• **WHAT IS NEEDED**
Copy every line of the data below exactly as given, except for the pictures.

· · ·

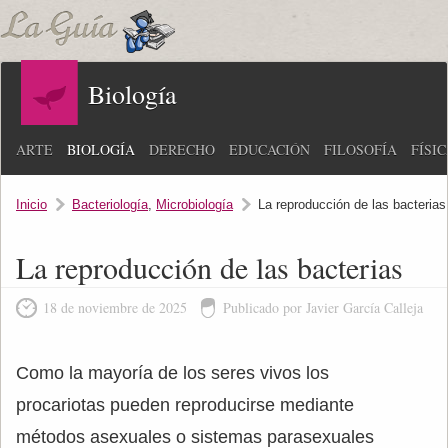
Biología
ARTE
BIOLOGÍA
DERECHO
EDUCACIÓN
FILOSOFÍA
FÍSI
Inicio
Bacteriología
,
Microbiología
La reproducción de las bacterias
La reproducción de las bacterias
18 de noviembre de 2025
Publicado por Javier García Calleja
Como la mayoría de los seres vivos los
procariotas pueden reproducirse mediante
métodos asexuales o sistemas parasexuales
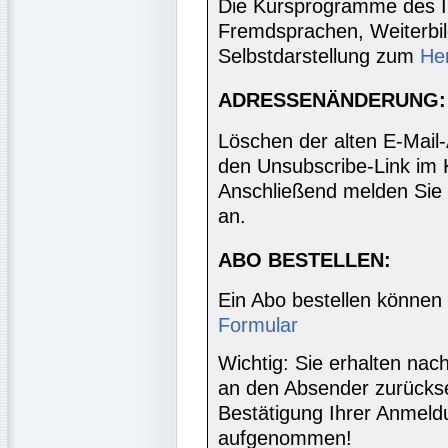
Die Kursprogramme des I
Fremdsprachen, Weiterbil
Selbstdarstellung zum
He
ADRESSENÄNDERUNG:
Löschen der alten E-Mail
den Unsubscribe-Link im 
Anschließend melden Sie 
an.
ABO BESTELLEN:
Ein Abo bestellen können
Formular
Wichtig: Sie erhalten nac
an den Absender zurücks
Bestätigung Ihrer Anmeldu
aufgenommen!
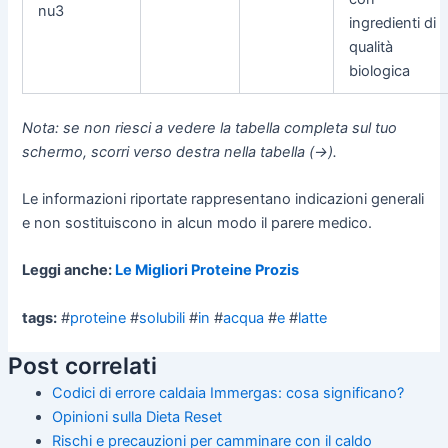
nu3
ingredienti di
qualità
biologica
Nota: se non riesci a vedere la tabella completa sul tuo
schermo, scorri verso destra nella tabella (→).
Le informazioni riportate rappresentano indicazioni generali
e non sostituiscono in alcun modo il parere medico.
Leggi anche:
Le Migliori Proteine Prozis
tags:
#
proteine
#
solubili
#
in
#
acqua
#
e
#
latte
Post correlati
Codici di errore caldaia Immergas: cosa significano?
Opinioni sulla Dieta Reset
Rischi e precauzioni per camminare con il caldo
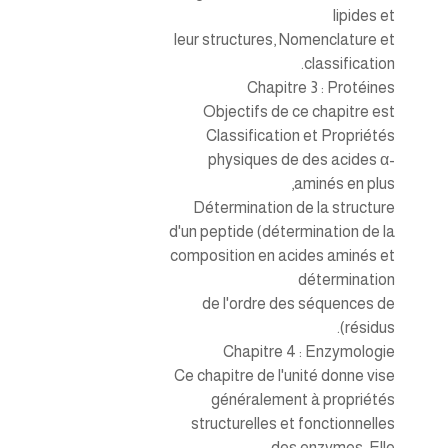
lipides et
leur structures, Nomenclature et
classification.
Chapitre 3 : Protéines
Objectifs de ce chapitre est
Classification et Propriétés
physiques de des acides α-
aminés en plus,
Détermination de la structure
d'un peptide (détermination de la
composition en acides aminés et
détermination
de l'ordre des séquences de
résidus).
Chapitre 4 : Enzymologie
Ce chapitre de l'unité donne vise
généralement à propriétés
structurelles et fonctionnelles
des enzymes. Elle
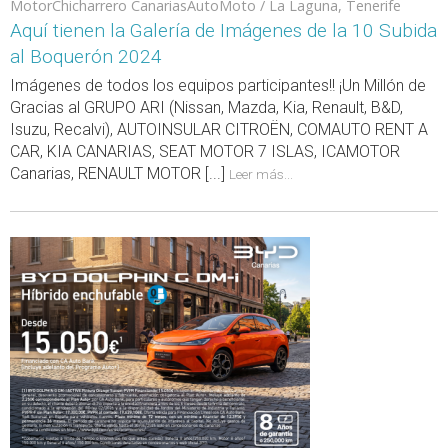
MotorChicharrero CanariasAutoMoto / La Laguna, Tenerife
Aquí tienen la Galería de Imágenes de la 10 Subida
al Boquerón 2024
Imágenes de todos los equipos participantes!! ¡Un Millón de
Gracias al GRUPO ARI (Nissan, Mazda, Kia, Renault, B&D,
Isuzu, Recalvi), AUTOINSULAR CITROËN, COMAUTO RENT A
CAR, KIA CANARIAS, SEAT MOTOR 7 ISLAS, ICAMOTOR
Canarias, RENAULT MOTOR [...]
Leer más...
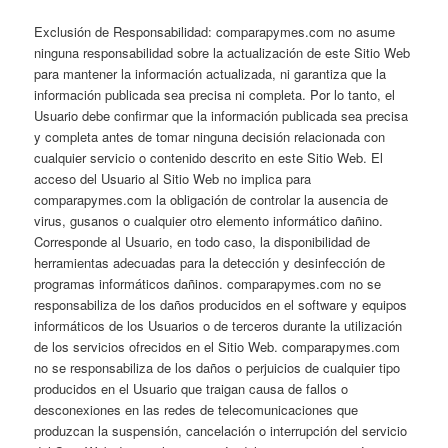
Exclusión de Responsabilidad: comparapymes.com no asume
ninguna responsabilidad sobre la actualización de este Sitio Web
para mantener la información actualizada, ni garantiza que la
información publicada sea precisa ni completa. Por lo tanto, el
Usuario debe confirmar que la información publicada sea precisa
y completa antes de tomar ninguna decisión relacionada con
cualquier servicio o contenido descrito en este Sitio Web. El
acceso del Usuario al Sitio Web no implica para
comparapymes.com la obligación de controlar la ausencia de
virus, gusanos o cualquier otro elemento informático dañino.
Corresponde al Usuario, en todo caso, la disponibilidad de
herramientas adecuadas para la detección y desinfección de
programas informáticos dañinos. comparapymes.com no se
responsabiliza de los daños producidos en el software y equipos
informáticos de los Usuarios o de terceros durante la utilización
de los servicios ofrecidos en el Sitio Web. comparapymes.com
no se responsabiliza de los daños o perjuicios de cualquier tipo
producidos en el Usuario que traigan causa de fallos o
desconexiones en las redes de telecomunicaciones que
produzcan la suspensión, cancelación o interrupción del servicio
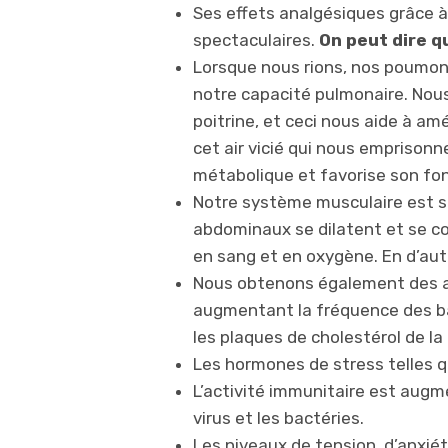
Ses effets analgésiques grâce à 
spectaculaires.
On peut dire qu
Lorsque nous rions, nos poumon
notre capacité pulmonaire. Nous
poitrine, et ceci nous aide à amé
cet air vicié qui nous emprisonne
métabolique et favorise son fo
Notre système musculaire est st
abdominaux se dilatent et se co
en sang et en oxygène. En d’au
Nous obtenons également des av
augmentant la fréquence des b
les plaques de cholestérol de la
Les hormones de stress telles qu
L’activité immunitaire est augme
virus et les bactéries.
Les niveaux de tension, d’anxiété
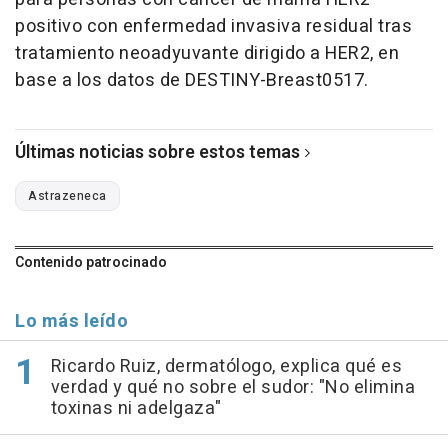
positivo con enfermedad invasiva residual tras
tratamiento neoadyuvante dirigido a HER2, en
base a los datos de DESTINY-Breast0517.
Últimas noticias sobre estos temas
Astrazeneca
Contenido patrocinado
Lo más leído
Ricardo Ruiz, dermatólogo, explica qué es
verdad y qué no sobre el sudor: "No elimina
toxinas ni adelgaza"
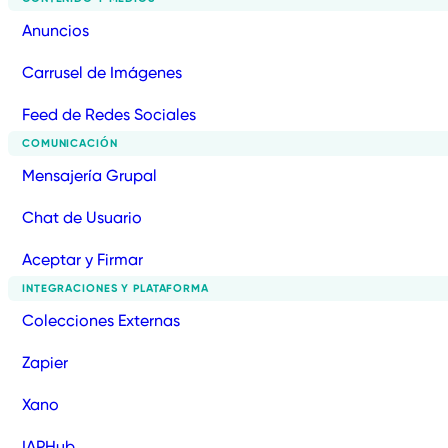
Anuncios
Carrusel de Imágenes
Feed de Redes Sociales
COMUNICACIÓN
Mensajería Grupal
Chat de Usuario
Aceptar y Firmar
INTEGRACIONES Y PLATAFORMA
Colecciones Externas
Zapier
Xano
IAPHub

· · ·

• **OUTPUT**
Biología
ARTE
BIOLOGÍA
DERECHO
EDUCACIÓN
FILOSOFÍA
FÍSI
Inicio
Bacteriología
,
Microbiología
La reproducción de las bacterias
La reproducción de las bacterias
18 de noviembre de 2025
Publicado por Javier García Calleja
Como la mayoría de los seres vivos los
procariotas pueden reproducirse mediante
métodos asexuales o sistemas parasexuales
Die Kursprogramme des I
Fremdsprachen, Weiterbil
Selbstdarstellung zum
He
ADRESSENÄNDERUNG:
Löschen der alten E-Mail
den Unsubscribe-Link im 
Anschließend melden Sie 
an.
ABO BESTELLEN:
Ein Abo bestellen können
Formular
Wichtig: Sie erhalten nac
an den Absender zurücks
Bestätigung Ihrer Anmeldu
aufgenommen!
nu3
ingredienti di
qualità
biologica
Nota: se non riesci a vedere la tabella completa sul tuo
schermo, scorri verso destra nella tabella (→).
Le informazioni riportate rappresentano indicazioni generali
e non sostituiscono in alcun modo il parere medico.
Leggi anche:
Le Migliori Proteine Prozis
tags:
#
proteine
#
solubili
#
in
#
acqua
#
e
#
latte
Post correlati
Codici di errore caldaia Immergas: cosa significano?
Opinioni sulla Dieta Reset
Rischi e precauzioni per camminare con il caldo
lipides et
leur structures, Nomenclature et
classification.
Chapitre 3 : Protéines
Objectifs de ce chapitre est
Classification et Propriétés
physiques de des acides α-
aminés en plus,
Détermination de la structure
d'un peptide (détermination de la
composition en acides aminés et
détermination
de l'ordre des séquences de
résidus).
Chapitre 4 : Enzymologie
Ce chapitre de l'unité donne vise
généralement à propriétés
structurelles et fonctionnelles
des enzymes. Elle
MotorChicharrero CanariasAutoMoto / La Laguna, Tenerife
Aquí tienen la Galería de Imágenes de la 10 Subida
al Boquerón 2024
Imágenes de todos los equipos participantes!! ¡Un Millón de
Gracias al GRUPO ARI (Nissan, Mazda, Kia, Renault, B&D,
Isuzu, Recalvi), AUTOINSULAR CITROËN, COMAUTO RENT A
CAR, KIA CANARIAS, SEAT MOTOR 7 ISLAS, ICAMOTOR
Canarias, RENAULT MOTOR [...]
Leer más...
Exclusión de Responsabilidad: comparapymes.com no asume
ninguna responsabilidad sobre la actualización de este Sitio Web
para mantener la información actualizada, ni garantiza que la
información publicada sea precisa ni completa. Por lo tanto, el
Usuario debe confirmar que la información publicada sea precisa
y completa antes de tomar ninguna decisión relacionada con
cualquier servicio o contenido descrito en este Sitio Web. El
acceso del Usuario al Sitio Web no implica para
comparapymes.com la obligación de controlar la ausencia de
virus, gusanos o cualquier otro elemento informático dañino.
Corresponde al Usuario, en todo caso, la disponibilidad de
herramientas adecuadas para la detección y desinfección de
programas informáticos dañinos. comparapymes.com no se
responsabiliza de los daños producidos en el software y equipos
informáticos de los Usuarios o de terceros durante la utilización
de los servicios ofrecidos en el Sitio Web. comparapymes.com
no se responsabiliza de los daños o perjuicios de cualquier tipo
producidos en el Usuario que traigan causa de fallos o
desconexiones en las redes de telecomunicaciones que
produzcan la suspensión, cancelación o interrupción del servicio
Ses effets analgésiques grâce à 
spectaculaires.
On peut dire qu
Lorsque nous rions, nos poumon
notre capacité pulmonaire. Nous
poitrine, et ceci nous aide à amé
cet air vicié qui nous emprisonne
métabolique et favorise son fo
Notre système musculaire est st
abdominaux se dilatent et se co
en sang et en oxygène. En d’au
Nous obtenons également des av
augmentant la fréquence des b
les plaques de cholestérol de la
Les hormones de stress telles qu
L’activité immunitaire est augme
virus et les bactéries.
Les niveaux de tension, d’anxiété
positivo con enfermedad invasiva residual tras
tratamiento neoadyuvante dirigido a HER2, en
base a los datos de DESTINY-Breast0517.
Últimas noticias sobre estos temas
Astrazeneca
Contenido patrocinado
Lo más leído
Ricardo Ruiz, dermatólogo, explica qué es
verdad y qué no sobre el sudor: "No elimina
toxinas ni adelgaza"
Anuncios
Carrusel de Imágenes
Feed de Redes Sociales
COMUNICACIÓN
Mensajería Grupal
Chat de Usuario
Aceptar y Firmar
INTEGRACIONES Y PLATAFORMA
Colecciones Externas
Zapier
Xano
IAPHub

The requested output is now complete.